When it comes to your health, the old adage an ounce of prevention is worth a pound of cure is definitely a motto to live by. However, if you've been taking certain supplements in hopes of preventing a future heart problem, stroke, or cancer diagnosis, vitamin D and fish oil may not prevent heart disease or cancer after all, according to two new studies published in The New England Journal of Medicine.
While there is evidence that making fish oil part of your daily routine after experiencing a heart attack can prevent a second cardiac event, and it does have other benefits, the results of what's known as the VITamin D and OmegA-3 TriaL (VITAL) at Brigham and Women’s Hospital, an affiliate of Harvard Medical School, found that preventative claims may have been overstated.
The studies, which included more than 25,000 men and women in the U.S., investigated whether or not taking daily dietary supplements of vitamin D3 and/or omega-3 fatty acids actually reduced the risk for developing cancer, heart disease, and stroke in people who did not have a prior history of these illnesses, VITAL noted on its website. Key findings from the studies included the discovery that while vitamin D did appear to reduce cancer-related deaths, it did not reduce the actual risk of cancer, heart attack, or stroke as previously thought.
The results of whether or not omega-3 fatty acids reduce the risk of a cardiac episode yielded similar results with a few unexpected exceptions. While omega-3 fatty acid supplements did not reduce the risk of cancer or major cardiovascular events overall, it actually did lower the risk by 19 percent in people with low fish intake.
When separated from other cardiovascular events, omega-3 fatty acids also reduced heart attacks by 28 percent and lowered the risk of fatal heart attacks by 50 percent. What's more, omega-3 fatty acid supplementation led to a 77-percent reduction in heart attacks in black study participants, regardless of their level of fish intake.
"The results indicate that people with low dietary intake of fish will likely obtain a heart benefit from omega-3 fatty acid supplementation," Dr. JoAnn Manson, study co-director, said in VITAL's analysis of the results. "On the other hand, those with higher fish consumption do not appear to benefit, perhaps because they are already meeting their omega-3 requirements by eating fish. This pattern of results implies that, while a modest amount of fish oil is desirable, more may not necessarily be better."
Additional research is needed to confirm the strong heart protection seen in black study participants and "to determine whether there are other groups who might benefit from omega-3 therapy. People considering the use of omega-3 fatty acids to prevent heart disease must weigh the overall balance of benefits and risks," she added. In reference to vitamin D, Dr. Manson said that even though there is evidence that cancer-related deaths can be reduced with vitamin D supplementation, if you already meet the daily requirements for vitamin D, taking more isn't necessarily advisable.
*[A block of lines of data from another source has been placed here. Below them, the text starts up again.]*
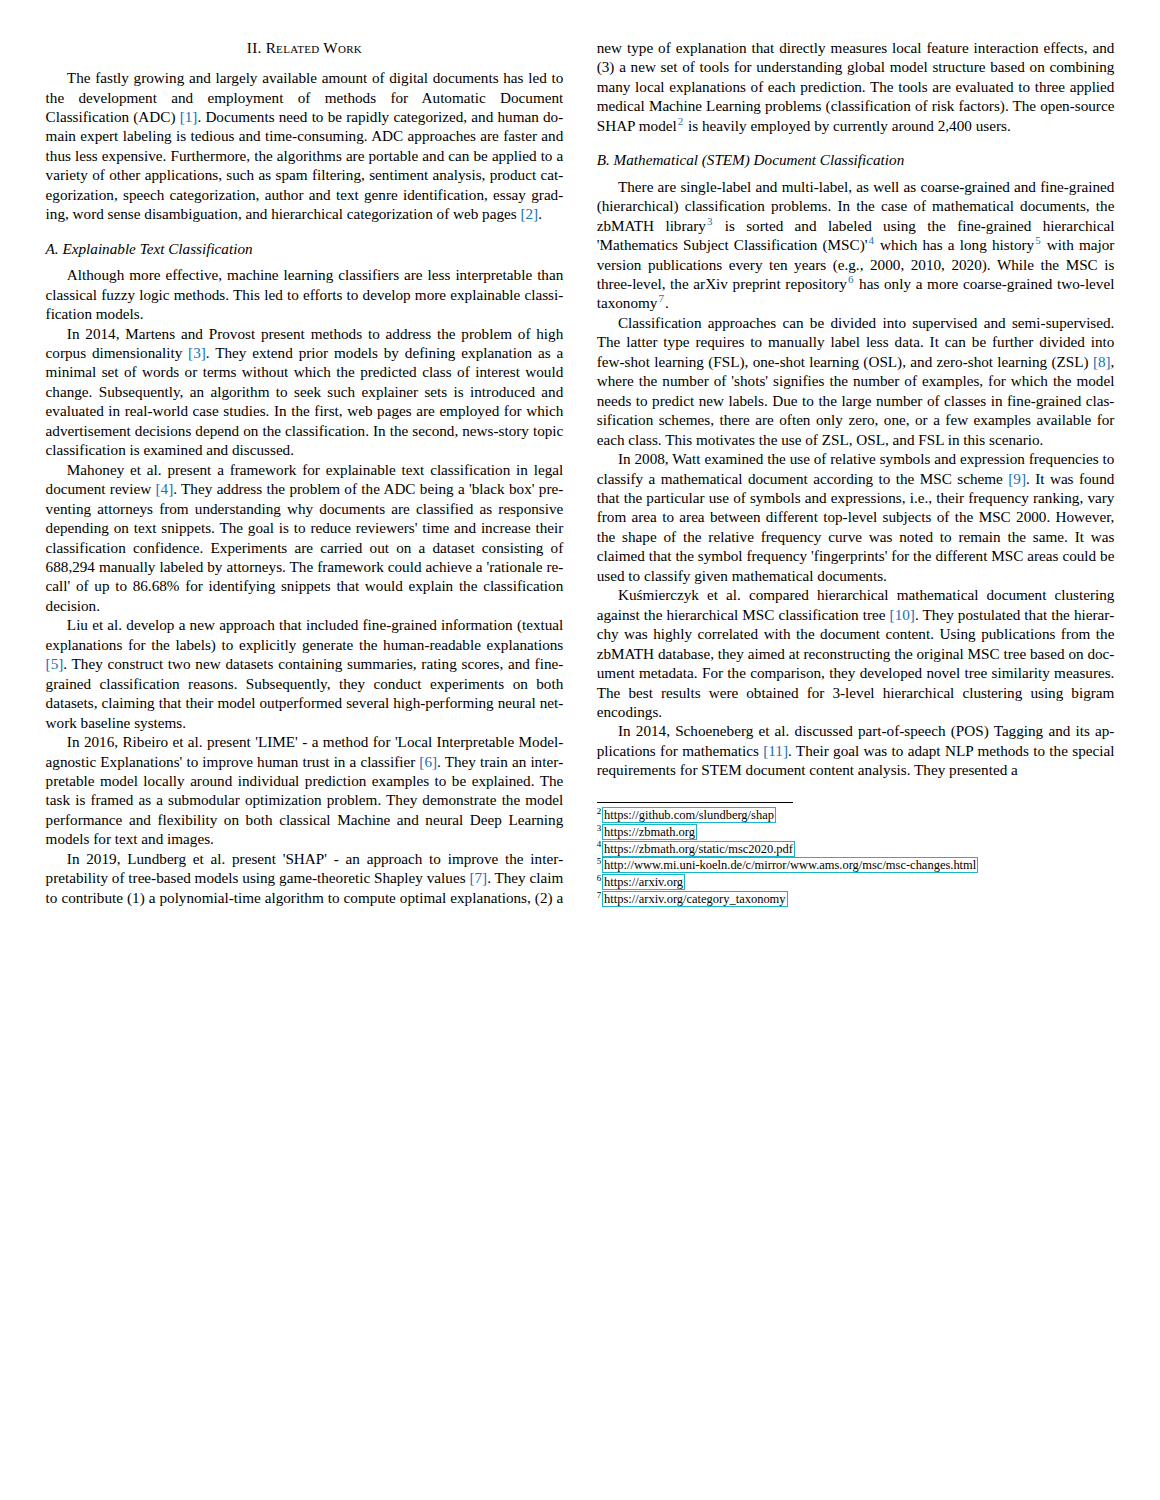II. Related Work
The fastly growing and largely available amount of digital documents has led to the development and employment of methods for Automatic Document Classification (ADC) [1]. Documents need to be rapidly categorized, and human domain expert labeling is tedious and time-consuming. ADC approaches are faster and thus less expensive. Furthermore, the algorithms are portable and can be applied to a variety of other applications, such as spam filtering, sentiment analysis, product categorization, speech categorization, author and text genre identification, essay grading, word sense disambiguation, and hierarchical categorization of web pages [2].
A. Explainable Text Classification
Although more effective, machine learning classifiers are less interpretable than classical fuzzy logic methods. This led to efforts to develop more explainable classification models.
In 2014, Martens and Provost present methods to address the problem of high corpus dimensionality [3]. They extend prior models by defining explanation as a minimal set of words or terms without which the predicted class of interest would change. Subsequently, an algorithm to seek such explainer sets is introduced and evaluated in real-world case studies. In the first, web pages are employed for which advertisement decisions depend on the classification. In the second, news-story topic classification is examined and discussed.
Mahoney et al. present a framework for explainable text classification in legal document review [4]. They address the problem of the ADC being a 'black box' preventing attorneys from understanding why documents are classified as responsive depending on text snippets. The goal is to reduce reviewers' time and increase their classification confidence. Experiments are carried out on a dataset consisting of 688,294 manually labeled by attorneys. The framework could achieve a 'rationale recall' of up to 86.68% for identifying snippets that would explain the classification decision.
Liu et al. develop a new approach that included fine-grained information (textual explanations for the labels) to explicitly generate the human-readable explanations [5]. They construct two new datasets containing summaries, rating scores, and fine-grained classification reasons. Subsequently, they conduct experiments on both datasets, claiming that their model outperformed several high-performing neural network baseline systems.
In 2016, Ribeiro et al. present 'LIME' - a method for 'Local Interpretable Model-agnostic Explanations' to improve human trust in a classifier [6]. They train an interpretable model locally around individual prediction examples to be explained. The task is framed as a submodular optimization problem. They demonstrate the model performance and flexibility on both classical Machine and neural Deep Learning models for text and images.
In 2019, Lundberg et al. present 'SHAP' - an approach to improve the interpretability of tree-based models using game-theoretic Shapley values [7]. They claim to contribute (1) a polynomial-time algorithm to compute optimal explanations, (2) a new type of explanation that directly measures local feature interaction effects, and (3) a new set of tools for understanding global model structure based on combining many local explanations of each prediction. The tools are evaluated to three applied medical Machine Learning problems (classification of risk factors). The open-source SHAP model2 is heavily employed by currently around 2,400 users.
B. Mathematical (STEM) Document Classification
There are single-label and multi-label, as well as coarse-grained and fine-grained (hierarchical) classification problems. In the case of mathematical documents, the zbMATH library3 is sorted and labeled using the fine-grained hierarchical 'Mathematics Subject Classification (MSC)'4 which has a long history5 with major version publications every ten years (e.g., 2000, 2010, 2020). While the MSC is three-level, the arXiv preprint repository6 has only a more coarse-grained two-level taxonomy7.
Classification approaches can be divided into supervised and semi-supervised. The latter type requires to manually label less data. It can be further divided into few-shot learning (FSL), one-shot learning (OSL), and zero-shot learning (ZSL) [8], where the number of 'shots' signifies the number of examples, for which the model needs to predict new labels. Due to the large number of classes in fine-grained classification schemes, there are often only zero, one, or a few examples available for each class. This motivates the use of ZSL, OSL, and FSL in this scenario.
In 2008, Watt examined the use of relative symbols and expression frequencies to classify a mathematical document according to the MSC scheme [9]. It was found that the particular use of symbols and expressions, i.e., their frequency ranking, vary from area to area between different top-level subjects of the MSC 2000. However, the shape of the relative frequency curve was noted to remain the same. It was claimed that the symbol frequency 'fingerprints' for the different MSC areas could be used to classify given mathematical documents.
Kuśmierczyk et al. compared hierarchical mathematical document clustering against the hierarchical MSC classification tree [10]. They postulated that the hierarchy was highly correlated with the document content. Using publications from the zbMATH database, they aimed at reconstructing the original MSC tree based on document metadata. For the comparison, they developed novel tree similarity measures. The best results were obtained for 3-level hierarchical clustering using bigram encodings.
In 2014, Schoeneberg et al. discussed part-of-speech (POS) Tagging and its applications for mathematics [11]. Their goal was to adapt NLP methods to the special requirements for STEM document content analysis. They presented a
2https://github.com/slundberg/shap
3https://zbmath.org
4https://zbmath.org/static/msc2020.pdf
5http://www.mi.uni-koeln.de/c/mirror/www.ams.org/msc/msc-changes.html
6https://arxiv.org
7https://arxiv.org/category_taxonomy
"The promising results for cancer mortality need to be confirmed in extended follow-up of the study participants and in future trials," she said. "Although our study shows that a vitamin D dose of 2000 IU per day is well tolerated, with few if any side effects, the results do not strongly support the initiation of high-dose vitamin D for prevention of cancer or cardiovascular disease in healthy patients who already meet vitamin D requirements for bone health."
This doesn't mean you should abandon your supplement regimen, especially if you've been advised to take vitamin D or omega-3 fatty acids by your doctor. VITAL noted that it plans to release further results to support its findings over the next six-to-12 months.